Un texte du V° siècle sur la prière à méditer ...

Le bien suprême, c’est la prière, l’entretien familier avec Dieu. Elle est communication avec Dieu et union avec lui. De même que les yeux du corps sont éclairés quand ils voient la lumière, ainsi l’âme tendue vers Dieu est illuminée par son inexprimable lumière.

La prière n’est donc pas l’effet d’une attitude extérieure, mais elle vient du cœur. Elle ne se limite pas à des heures où à des moments déterminés, mais elle déploie son activité sans relâche nuit et jour.

En effet, il ne convient pas seulement que la pensée se porte rapidement vers Dieu lorsqu’elle s’applique à la prière ; il faut aussi, même lorsqu’elle est absorbée par d’autres occupations – comme le soin des pauvres ou d’autres soucis de bienfaisance –, y mêler le désir et le souvenir de Dieu, afin que tout demeure comme une nourriture très savoureuse, assaisonnée par l’amour de Dieu, à offrir au Seigneur de l’univers. Et nous pouvons en retirer un grand avantage, tout au long de notre vie, si nous y consacrons une bonne part de notre temps. La prière est la lumière de l’âme, la vraie connaissance de Dieu, la médiatrice entre Dieu et les hommes.

Par elle, l’âme s’élève vers le ciel et embrasse Dieu dans une étreinte inexprimable ; assoiffée du lait divin, comme un nourrisson, elle crie avec larmes, vers sa mère. Elle exprime ses volontés profondes et elle reçoit des présents qui dépassent toute la nature visible.

Car la prière se présente comme une puissante ambassadrice, elle réjouit, elle apaise l’âme.

Lorsque je parle de prière ne t’imagine pas qu’il s’agisse de paroles.

EXTRAIT DU CORPUS

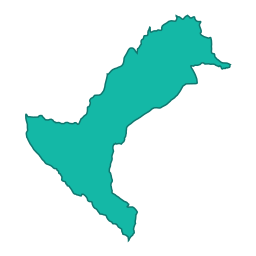 the district of California, Santander, Colombia
{"feature_id": "7082276B83568043326279", "entity_name": "California", "entity_type": "district", "adm_level": 2, "iso_a3": "COL", "parent_name": "Colombia", "parent_adm1": "Santander", "projection": "natural_earth1", "projection_center": [-72.928, 7.347], "detail": "fine", "context": "isolated", "style": "filled", "palette": "teal", "viewbox_px": 256, "rotation_deg": 0, "n_neighbors": 0, "source": "geoboundaries", "source_scale": "gbopen_adm2", "svg_char_len": 5761}
<svg xmlns="http://www.w3.org/2000/svg" viewBox="0 0 256 256"><path d="M230.2,64.6L228.5,63.7L226.9,63.1L222.9,62.9L221.6,62.5L220.6,61.9L218.2,59.9L216.8,59.0L216.1,58.0L215.4,57.5L214.8,56.4L214.6,54.5L214.2,53.8L212.3,53.4L211.9,53.1L211.5,52.3L211.4,51.1L211.6,49.0L211.4,46.4L211.6,44.3L211.4,40.5L210.8,37.8L210.2,37.5L208.9,38.1L208.3,38.1L203.8,36.6L202.5,35.7L201.5,35.3L200.6,34.1L200.4,33.7L200.4,32.9L201.1,32.3L201.2,31.0L200.8,29.4L199.7,26.5L199.4,25.2L199.6,23.9L200.5,22.6L200.7,22.0L200.6,21.6L200.3,21.5L198.7,21.6L197.2,21.3L196.4,20.9L195.7,20.2L194.8,18.6L194.6,17.2L194.0,16.8L192.4,17.4L191.8,17.9L190.1,17.9L189.3,16.9L188.4,16.2L187.6,15.4L185.6,16.5L184.2,17.9L183.6,18.9L182.9,19.3L182.3,19.1L179.5,17.0L177.9,16.7L176.2,15.7L176.2,16.1L177.0,17.8L176.7,19.2L175.7,21.0L175.0,21.2L171.2,20.8L168.8,21.4L166.7,23.0L163.8,24.7L162.3,26.0L161.7,27.7L161.8,28.2L161.8,29.5L161.1,30.3L159.7,30.3L158.7,30.0L158.0,30.0L157.3,30.4L156.7,30.9L154.3,30.9L153.5,31.1L151.1,32.2L150.4,31.8L150.2,31.0L150.1,27.4L149.8,27.2L148.8,30.0L148.2,30.9L147.9,32.6L148.0,33.2L147.9,34.1L147.6,35.2L147.2,35.5L144.3,35.8L144.0,36.1L143.3,38.8L141.9,39.7L141.3,40.5L141.1,41.5L141.1,42.3L141.3,44.1L140.3,45.3L139.1,47.5L138.2,48.5L137.7,48.7L137.5,49.3L137.1,53.1L135.6,51.5L134.7,49.8L133.4,48.5L132.5,48.1L130.9,48.0L129.8,48.4L129.3,48.9L128.3,50.3L126.7,53.5L124.4,57.4L124.1,58.3L123.9,60.7L123.5,62.7L122.8,64.4L121.6,65.9L119.8,66.8L118.8,67.1L116.5,68.2L114.9,68.6L112.6,69.7L111.4,70.7L108.8,73.7L108.2,74.2L107.3,74.0L107.3,75.5L106.6,78.7L105.2,84.2L104.8,87.1L104.3,88.6L104.2,89.5L103.8,90.1L103.7,90.7L101.5,93.7L100.7,94.4L99.4,95.1L94.9,95.3L94.4,95.6L93.0,97.4L91.2,98.3L90.6,98.9L90.0,99.8L89.7,101.0L90.3,102.5L90.2,104.0L89.2,106.4L88.8,106.7L87.8,107.0L87.5,107.4L87.4,111.2L86.8,113.6L86.2,114.5L84.2,115.9L82.3,118.0L81.1,118.8L79.2,123.2L78.7,124.0L77.8,124.3L75.9,122.7L74.4,122.8L73.9,123.4L72.3,123.7L69.6,123.4L68.0,122.6L67.2,122.4L65.4,122.6L64.0,123.6L61.4,123.6L59.3,122.6L58.3,122.5L57.1,122.7L55.6,122.6L55.6,122.3L54.3,121.8L53.5,121.2L52.9,120.2L51.3,119.3L49.9,119.4L48.3,120.0L45.4,119.8L45.0,119.4L44.7,118.9L42.5,116.6L41.9,115.6L40.6,115.5L39.5,115.7L39.1,115.9L38.5,116.8L37.7,117.1L33.4,117.2L31.1,117.0L29.7,116.8L28.1,116.8L27.4,116.1L26.6,114.6L26.1,114.3L25.8,114.8L25.9,118.2L26.2,120.0L27.4,124.3L27.4,127.8L27.6,129.5L27.6,130.7L26.5,132.4L26.3,133.7L26.8,137.2L27.5,138.3L28.1,139.8L30.2,143.9L32.4,147.0L33.2,148.5L34.0,149.7L36.8,152.7L38.9,154.7L40.1,156.4L40.9,157.4L41.6,158.6L42.7,159.9L44.2,161.3L45.2,162.8L45.9,163.5L46.9,164.1L48.5,164.6L50.8,165.6L52.3,166.7L53.3,167.8L54.2,168.4L54.8,168.6L56.3,168.7L56.7,169.0L57.1,170.2L58.5,171.2L58.8,173.1L59.5,173.7L60.0,173.7L60.4,174.1L60.9,175.2L61.9,176.7L61.9,178.4L61.7,179.8L62.0,180.3L62.5,180.8L65.4,181.9L65.6,182.2L65.9,183.7L66.3,184.1L67.0,184.5L67.2,185.6L68.1,186.0L68.9,186.0L69.1,186.3L71.7,189.9L72.4,191.3L73.0,192.1L73.1,192.6L74.0,193.6L74.6,194.0L75.7,194.1L76.8,194.8L78.8,195.2L79.2,195.5L80.9,195.9L81.1,195.9L81.5,195.4L81.6,194.8L81.9,194.3L82.8,194.2L83.6,194.4L85.3,195.8L86.2,196.8L87.3,198.5L87.6,200.1L88.3,201.0L89.2,201.5L91.2,201.7L92.0,202.2L92.3,204.2L93.2,206.3L93.7,207.1L94.8,208.2L96.0,208.8L96.9,209.6L97.6,210.6L98.0,211.3L99.3,212.9L99.7,213.8L100.0,214.0L102.1,214.2L103.8,214.8L105.7,215.2L106.4,216.1L106.9,217.6L108.0,219.4L109.4,220.9L111.8,222.1L112.7,223.6L113.8,223.8L115.3,223.8L115.8,223.9L116.1,224.4L116.7,224.4L118.4,227.0L121.6,229.1L121.8,230.7L122.0,231.8L122.6,232.8L122.8,233.9L123.1,234.3L124.1,234.5L125.7,235.0L127.2,236.2L127.7,236.4L128.0,236.8L128.5,239.3L128.5,240.6L128.9,240.2L128.9,239.9L129.7,238.3L130.9,236.6L132.7,235.1L133.1,234.0L133.7,233.5L134.2,232.8L134.0,230.7L133.5,229.3L133.6,228.6L133.8,228.1L134.0,226.8L134.3,226.2L134.9,224.4L135.5,223.6L135.2,222.3L135.2,221.1L135.6,219.1L135.9,215.6L136.0,214.6L136.5,214.0L137.3,212.1L137.1,211.6L135.8,209.7L134.2,208.0L133.1,207.3L132.6,207.0L127.9,207.1L127.2,206.8L127.2,206.5L127.3,206.3L128.4,205.3L128.7,204.7L128.7,204.2L128.1,203.9L127.0,202.6L126.6,202.3L123.7,201.1L123.0,200.5L120.1,198.5L118.6,197.2L116.2,195.7L115.1,194.7L112.4,193.2L112.0,192.7L112.1,190.5L111.6,189.1L111.2,186.5L110.9,185.8L110.9,184.7L111.2,182.9L112.1,181.7L112.3,180.2L111.6,178.2L111.1,175.4L110.8,174.6L110.5,173.2L109.3,171.8L109.3,170.1L109.5,168.1L109.8,167.8L110.0,167.0L110.3,166.4L110.5,164.8L110.4,164.6L110.6,163.5L112.0,159.9L112.1,158.4L111.9,157.0L111.9,155.9L113.5,151.2L112.9,148.7L112.9,147.0L113.1,146.0L113.8,144.5L114.0,144.2L114.6,144.3L115.5,143.4L116.0,143.9L116.4,144.0L118.8,143.5L120.2,143.6L121.2,144.1L122.7,142.5L123.8,141.6L124.6,139.7L124.5,138.1L125.4,136.7L125.7,136.0L125.8,134.6L126.1,133.9L126.2,133.2L126.2,130.8L126.4,130.1L126.5,128.2L126.7,127.4L127.5,126.3L128.6,125.2L130.9,123.6L133.6,121.3L136.0,119.7L137.9,118.7L138.7,118.1L139.8,117.5L144.2,114.3L149.5,111.1L152.3,108.7L154.3,107.8L156.6,107.7L159.3,108.0L160.6,107.8L162.3,106.7L165.8,104.9L165.7,104.9L166.7,104.3L170.4,101.0L171.0,100.2L174.6,97.7L175.5,96.6L177.3,95.1L180.3,90.8L182.9,86.1L186.1,83.9L187.6,83.8L196.1,83.6L197.2,83.0L196.8,79.2L196.6,78.5L195.3,74.9L194.3,72.8L192.7,69.8L191.4,67.8L190.9,66.5L190.9,66.0L191.2,65.7L193.4,66.1L193.8,66.0L194.5,65.4L195.1,65.2L197.3,65.3L198.2,65.1L200.2,64.4L200.9,63.6L201.7,63.0L202.9,62.8L203.8,63.1L204.4,63.7L205.0,64.0L208.9,63.8L210.2,64.2L213.5,64.1L215.1,64.6L215.7,65.2L216.5,65.5L217.6,66.0L217.9,66.0L218.6,66.5L219.1,66.5L219.5,65.9L219.9,65.9L220.7,66.5L221.1,67.2L221.6,68.5L222.2,69.0L223.7,68.3L225.0,68.5L225.7,68.3L225.9,67.8L226.6,67.7L227.7,67.9L228.1,67.6L229.5,67.3L229.9,66.4L229.9,64.8L230.2,64.6Z" fill="#14b8a6" stroke="#0f766e" stroke-width="1.5"/></svg>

ACTIONS REQUISES
A – Traduisez en anglais la phrase suivante du texte sur la prière : « La prière est la lumière de l’âme, la vraie connaissance de Dieu, la médiatrice entre Dieu et les hommes. »
B – Citez le passage du texte sur la prière qui va de « Le bien suprême, c’est » à « nuit et jour. ».
Les lignes n’interviennent en rien dans ce qui est demandé.

RÉPONSES PAR CONSIGNE
A – Prayer is the light of the soul, the true knowledge of God, the mediator between God and men.

B –
Le bien suprême, c’est la prière, l’entretien familier avec Dieu. Elle est communication avec Dieu et union avec lui. De même que les yeux du corps sont éclairés quand ils voient la lumière, ainsi l’âme tendue vers Dieu est illuminée par son inexprimable lumière.

La prière n’est donc pas l’effet d’une attitude extérieure, mais elle vient du cœur. Elle ne se limite pas à des heures où à des moments déterminés, mais elle déploie son activité sans relâche nuit et jour.